I really miss genocide.

People who play Civilization know what I mean.

The old, old versions had cheat codes where, if an opposing civilization got on your nerves too much, you could just vanish them, not unlike a Douwd. But from 3 on, you have to either fight it out or quit the game.

I much preferred being a god. :stuck_out_tongue:

Civ4 (not sure about Civ3) has the World Builder, which allows you to do pretty much the same thing.

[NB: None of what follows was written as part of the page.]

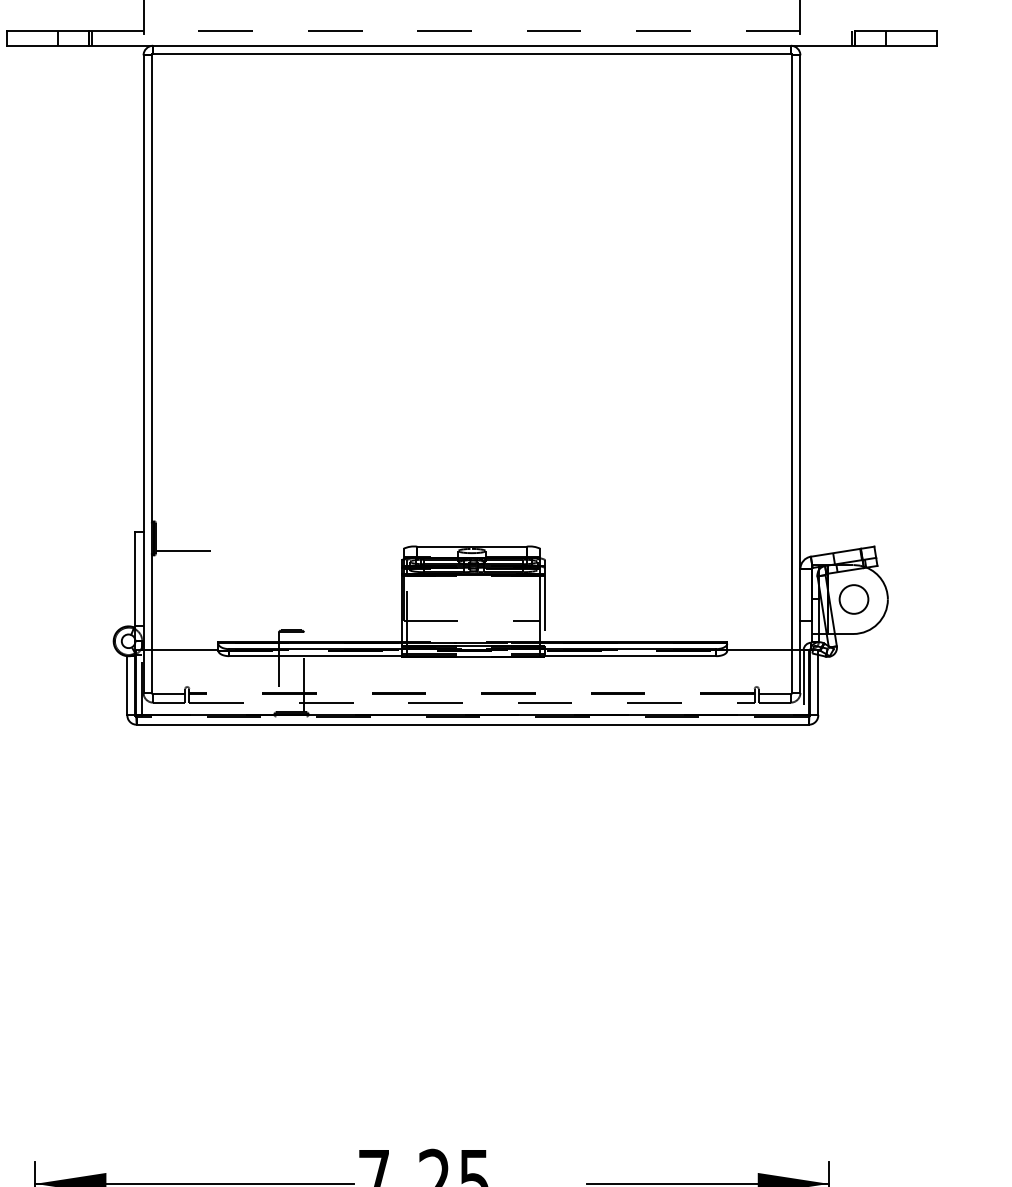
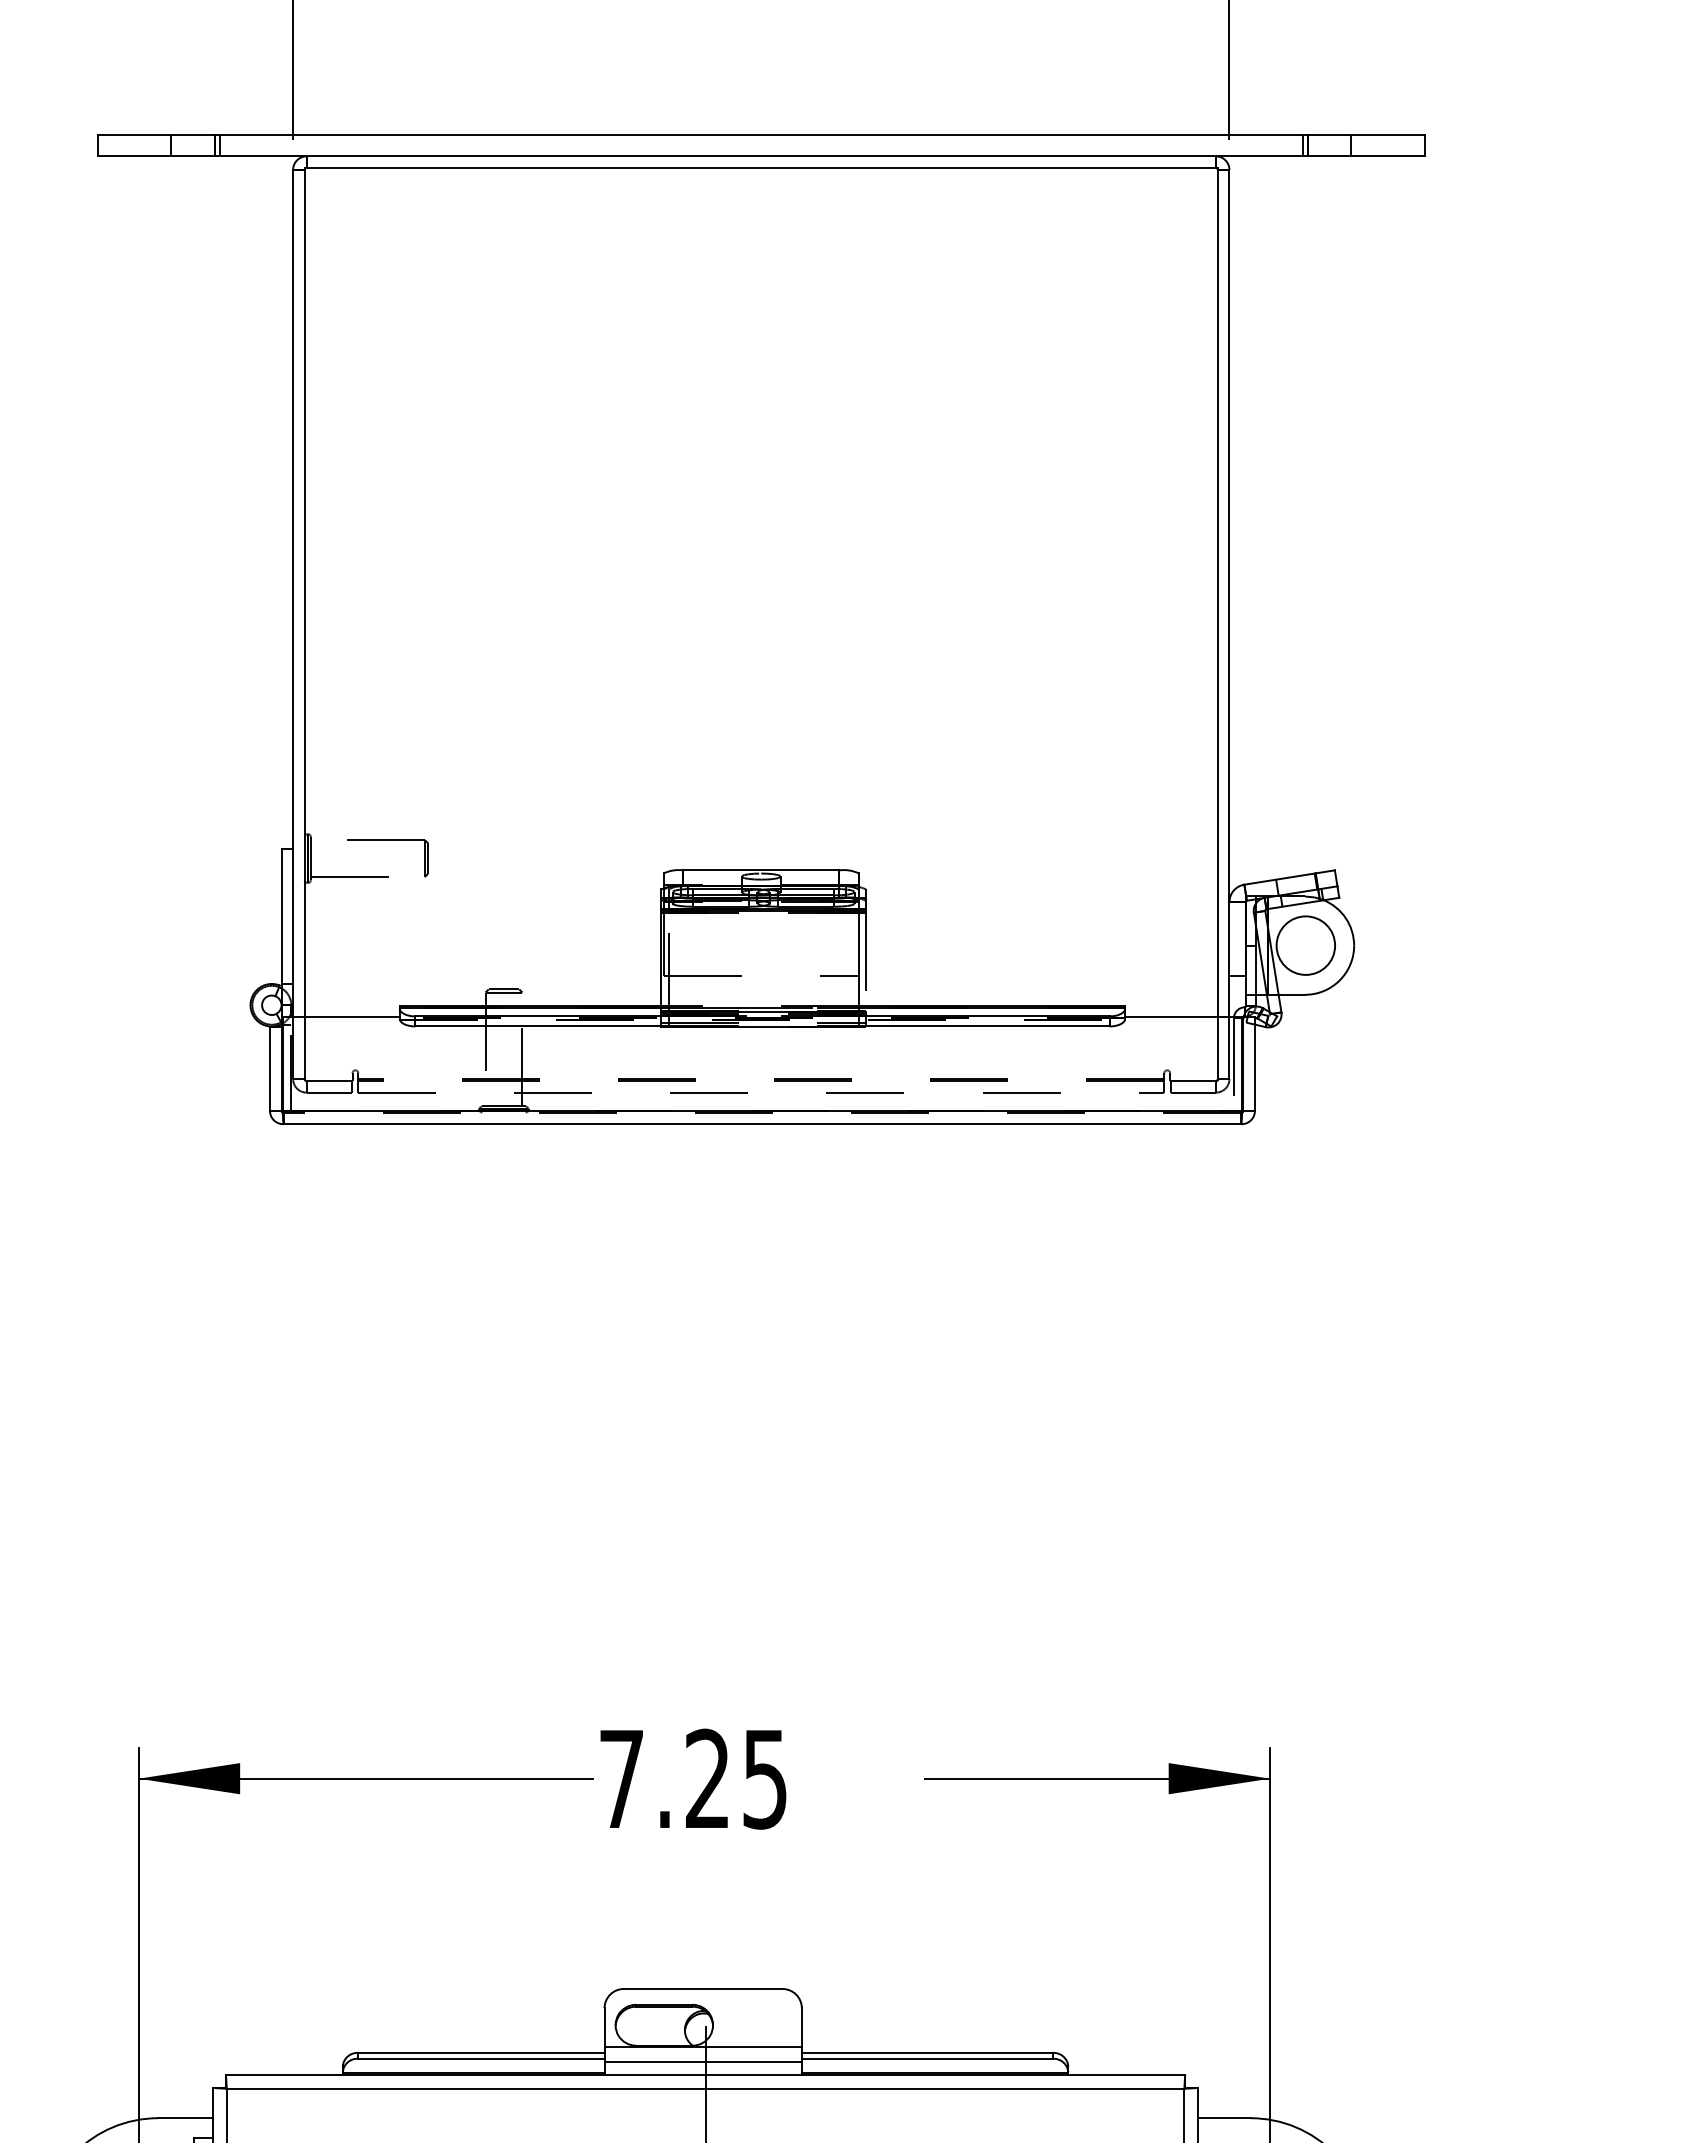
line: (472, 31) -> (761, 135), dashed -> solid
part: (209, 525) -> (387, 840), added
circle: (853, 599) -> (1305, 945), size x1.43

Used to play a Civ-like war game called Lords of the Realm, where the goal is to conquer all of 12th-century England. One of my favorite tricks, after capturing a county I didn’t want to keep, was to ship away all the food and force the serfs away from working the fields, thus destroying the county’s ability to produce any kind of agriculture. Naturally, the county would eventually revolt and break away, but that was the whole point – in fact, the land would be so devastated that if I tried marching my own armies through that county, they would quickly get diseased and starve to death.

Good times, good times.

That sounds like my method for reducing dissent in conquered cities, in Civ 3: A newly-conquered city is tasked for 100% tax collectors until they’re small enough to be in We Love the King Day (that is to say, enough of the foreign nationals unhappy about me fighting their country have starved, and the luxuries/cathedrals/marketplaces are enough to appease the rest). Not only does this reduce the chance of revolt, in multiple ways (less foreign nationals and WLtKD), but conquered cities are often far from my capital and hopelessly corrupt/wasteful, so putting the entire population in specialists is usually a significant increase to the city’s value. And it isn’t even technically an atrocity.